[Start of section]

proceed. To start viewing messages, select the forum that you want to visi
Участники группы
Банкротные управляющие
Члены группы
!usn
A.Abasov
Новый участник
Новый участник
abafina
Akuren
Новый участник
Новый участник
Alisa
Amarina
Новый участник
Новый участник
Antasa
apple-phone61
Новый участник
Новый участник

[End of section]
[Start of section]

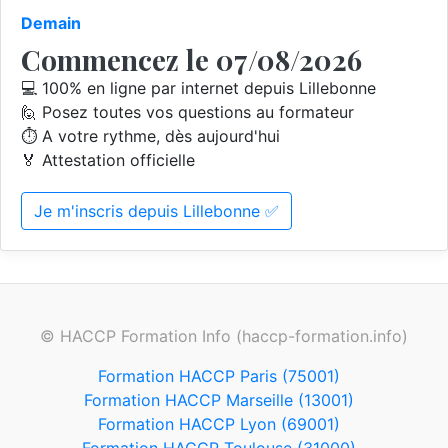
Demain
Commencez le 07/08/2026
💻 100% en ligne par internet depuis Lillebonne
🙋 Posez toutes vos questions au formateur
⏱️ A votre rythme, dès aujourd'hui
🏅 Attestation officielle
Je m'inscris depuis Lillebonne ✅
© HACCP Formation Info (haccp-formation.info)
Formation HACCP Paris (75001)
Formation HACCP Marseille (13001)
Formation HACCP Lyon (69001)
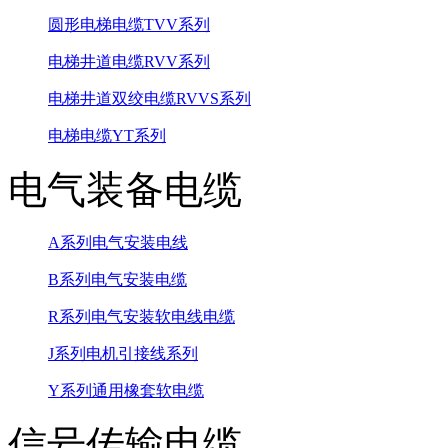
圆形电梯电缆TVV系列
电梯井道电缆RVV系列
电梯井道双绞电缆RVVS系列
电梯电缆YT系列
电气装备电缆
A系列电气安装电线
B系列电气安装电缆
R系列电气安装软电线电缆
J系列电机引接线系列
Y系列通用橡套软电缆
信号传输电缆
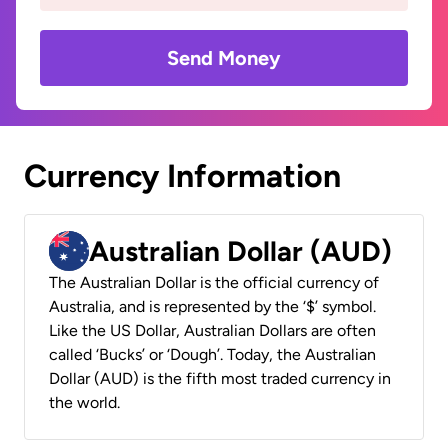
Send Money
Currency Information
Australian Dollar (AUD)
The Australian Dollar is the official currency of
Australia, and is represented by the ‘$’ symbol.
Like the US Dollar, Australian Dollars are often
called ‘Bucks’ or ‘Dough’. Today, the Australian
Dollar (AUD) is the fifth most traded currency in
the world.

[End of section]

The lines above that hold "Australian" are the result; show every one of them.

- [Response area]:
Australian Dollar (AUD)
The Australian Dollar is the official currency of
Like the US Dollar, Australian Dollars are often
called ‘Bucks’ or ‘Dough’. Today, the Australian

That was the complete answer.